*PROBLEM DESCRIPTION*. Write out every one of the following items line for line, with no changes.

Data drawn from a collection
- - - - - - -

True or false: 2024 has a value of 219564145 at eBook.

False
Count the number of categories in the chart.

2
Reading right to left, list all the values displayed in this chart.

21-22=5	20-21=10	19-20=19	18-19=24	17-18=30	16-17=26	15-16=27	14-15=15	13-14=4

- - - - - - -

*SOLUTION TO THIS PROBLEM*.
True or false: 2024 has a value of 219564145 at eBook.

False
Count the number of categories in the chart.

2
Reading right to left, list all the values displayed in this chart.

21-22=5	20-21=10	19-20=19	18-19=24	17-18=30	16-17=26	15-16=27	14-15=15	13-14=4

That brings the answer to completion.